Born Jane Brown in the small Catholic settlement of North Arm, Edgar County, Illinois, Brown grew up in a religious family under parents Aloysius Brown and Elizabeth Drury. Aloysius, who had moved to North Arm as a Catholic missionary, served as a leader in the town. He was a justice of the peace and also took the community into his home for Sunday prayers when no priest was available. Aloysius also built the church in that town, even teaching himself how to make bricks for the purpose. Later, this brick-making would lead him to do business with the Sisters of Providence and their foundress, Saint Mother Theodore Guerin.
These connections led Aloysius to send his daughter Jane to the Sisters of Providence Academy or Institute for Girls (now Saint Mary-of-the-Woods College) when it opened in 1841. Jane forged a strong relationship with Mother Theodore, who taught her math and astronomy. On January 23, 1844, Jane entered the congregation as a Sister of Providence. Mother Theodore gave her the religious name Sister Anastasie. She became a fully professed sister on August 15, 1847.

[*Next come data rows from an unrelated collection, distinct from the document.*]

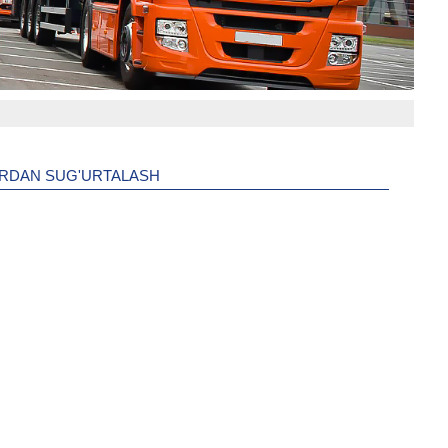
ARDAN SUG'URTALASH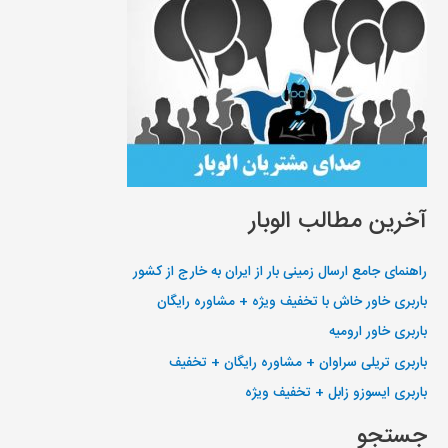
آخرین مطالب الوبار
راهنمای جامع ارسال زمینی بار از ایران به خارج از کشور
باربری خاور خاش با تخفیف ویژه + مشاوره رایگان
باربری خاور ارومیه
باربری تریلی سراوان + مشاوره رایگان + تخفیف
باربری ایسوزو زابل + تخفیف ویژه
جستجو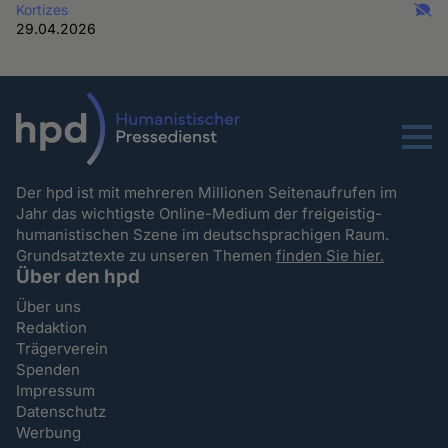
Kortizes
29.04.2026
Menu
Der hpd ist mit mehreren Millionen Seitenaufrufen im
Jahr das wichtigste Online-Medium der freigeistig-
humanistischen Szene im deutschsprachigen Raum.
Grundsatztexte zu unseren Themen
finden Sie hier.
Über den hpd
Über uns
Redaktion
Trägerverein
Spenden
Impressum
Datenschutz
Werbung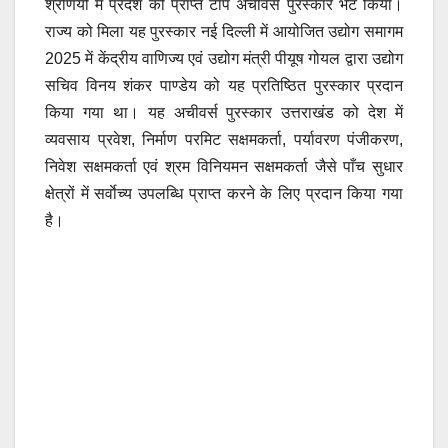
श्रेणियों में प्रदेश को प्राप्त टॉप अचीवर्स पुरस्कार भेंट किया।
राज्य को मिला यह पुरस्कार नई दिल्ली में आयोजित उद्योग समागम
2025 में केंद्रीय वाणिज्य एवं उद्योग मंत्री पीयूष गोयल द्वारा उद्योग
सचिव विनय शंकर पाण्डेय को यह प्रतिष्ठित पुरस्कार प्रदान
किया गया था। यह अचीवर्स पुरस्कार उत्तराखंड को देश में
व्यवसाय प्रवेश, निर्माण परमिट सक्षमकर्ता, पर्यावरण पंजीकरण,
निवेश सक्षमकर्ता एवं श्रम विनियमन सक्षमकर्ता जैसे पाँच सुधार
क्षेत्रों में सर्वाेच्य उपलब्धि प्राप्त करने के लिए प्रदान किया गया
है।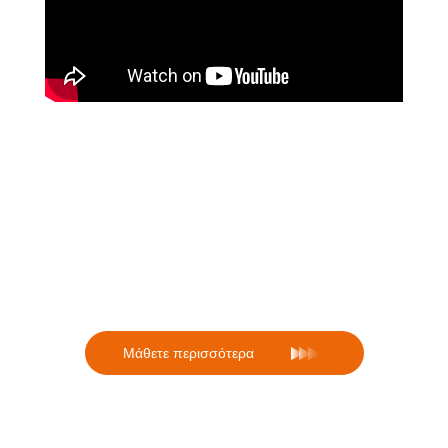
Για πληροφορίες σχετικά με τη
διενέργεια χειρουργείων με
voucher από δημόσια νοσοκομεία
Mάθετε περισσότερα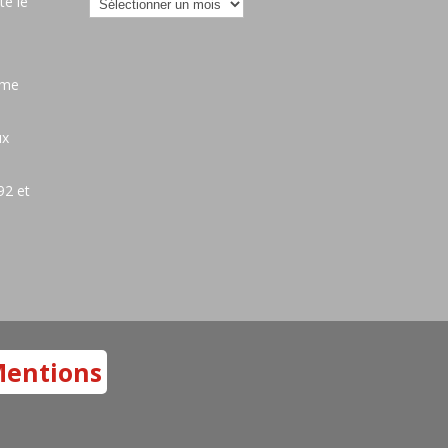
Archives
é le
ame
ux
92 et
entions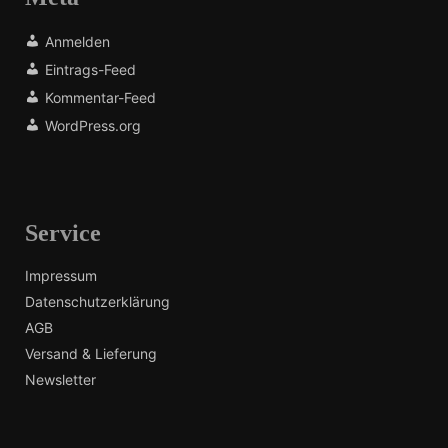
Anmelden
Eintrags-Feed
Kommentar-Feed
WordPress.org
Service
Impressum
Datenschutzerklärung
AGB
Versand & Lieferung
Newsletter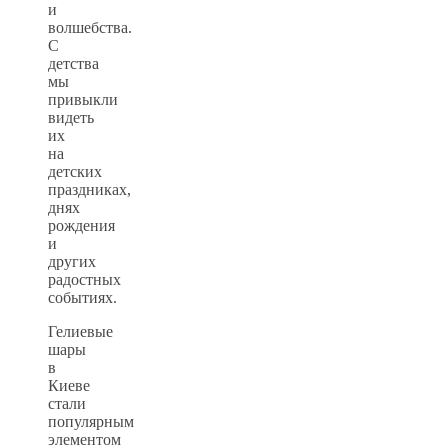
и
волшебства.
С
детства
мы
привыкли
видеть
их
на
детских
праздниках,
днях
рождения
и
других
радостных
событиях.
Гелиевые
шары
в
Киеве
стали
популярным
элементом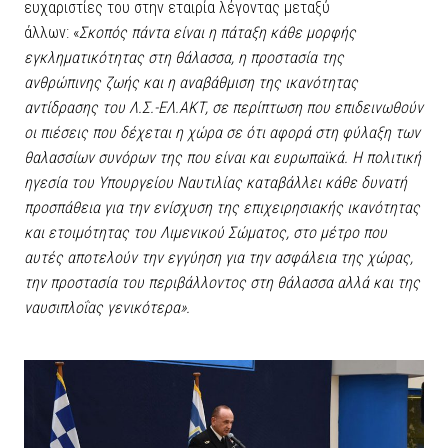
ευχαριστίες του στην εταιρία λέγοντας μεταξύ
άλλων: «
Σκοπός πάντα είναι η πάταξη κάθε μορφής
εγκληματικότητας στη θάλασσα, η προστασία της
ανθρώπινης ζωής και η αναβάθμιση της ικανότητας
αντίδρασης του Λ.Σ.-ΕΛ.ΑΚΤ, σε περίπτωση που επιδεινωθούν
οι πιέσεις που δέχεται η χώρα σε ότι αφορά στη φύλαξη των
θαλασσίων συνόρων της που είναι και ευρωπαϊκά. Η πολιτική
ηγεσία του Υπουργείου Ναυτιλίας καταβάλλει κάθε δυνατή
προσπάθεια για την ενίσχυση της επιχειρησιακής ικανότητας
και ετοιμότητας του Λιμενικού Σώματος, στο μέτρο που
αυτές αποτελούν την εγγύηση για την ασφάλεια της χώρας,
την προστασία του περιβάλλοντος στη θάλασσα αλλά και της
ναυσιπλοΐας γενικότερα».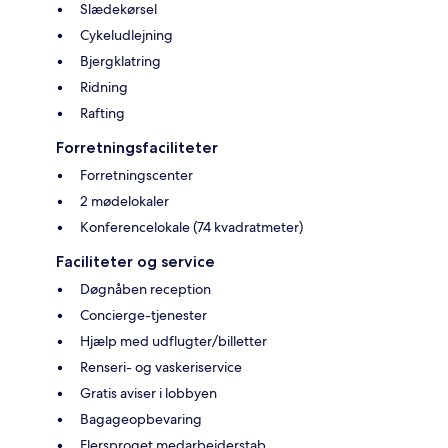
Slædekørsel
Cykeludlejning
Bjergklatring
Ridning
Rafting
Forretningsfaciliteter
Forretningscenter
2 mødelokaler
Konferencelokale (74 kvadratmeter)
Faciliteter og service
Døgnåben reception
Concierge-tjenester
Hjælp med udflugter/billetter
Renseri- og vaskeriservice
Gratis aviser i lobbyen
Bagageopbevaring
Flersproget medarbejderstab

Her first mission was to St. Rose in Vincennes, Indiana in 1847. In January 1849, she with three other sisters opened St. Joseph School in Terre Haute, Indiana. In 1853 she opened the first house at Evansville, and in 1856 she took over as directress at the Academy in Saint Mary-of-the-Woods.
In 1868, she was elected Superior General of the Sisters of Providence and received the title of Mother Anastasie. However, this election was controversial, as her predecessor Mother Mary Cecilia Bailly was quite offended not to have been re-elected. For a brief time, Mother Mary Cecilia and her supporters spoke of separating and starting a new branch of the Sisters of Providence. Even once this plan had faded, the splintering in the community made governing the congregation difficult.
During her second three-year term, Mother Anastasie began work on a hospital in Terre Haute, Indiana. The congregation put many funds and much work into the building and establishment of this hospital. However, anti-Catholic sentiment and lack of support from the community led this project to fail by 1873.
Increasing debts plagued the congregation. The Panic of 1873 began a nationwide depression, and the Sisters found themselves thousands of dollars in debt as a result of large-scale building projects and real estate ventures, both prior to and during Mother Anastasie's administration.
Mother Anastasie was not re-elected in 1874, and Mother Mary Ephrem Glenn took over as Superior General. Mother Anastasie spent the next seven years working in Lafayette and Madison. In 1881, she returned to her position as Directress of the Academy.
A lover of art and culture, Mother Anastasie thrived in this position. She had studied perspective and mechanical drawing with her father Aloysius, and gained instruction in design, drawing from nature and working in painting and watercolor as a student of Sister St. Francis at Saint Mary-of-the-Woods. At the Academy, Mother Anastasie instituted the Monday Night Program, where the teachers and students would examine examples of the arts, including drawing, writing, needlework, art, poetry, class work, and musical numbers.
Mother Anastasie herself continued as an artist into her old age, creating pencil sketches and paintings, often for use in the sanctuary. She retired to private life in 1896, suffered two strokes, and died at the motherhouse August 10, 1918.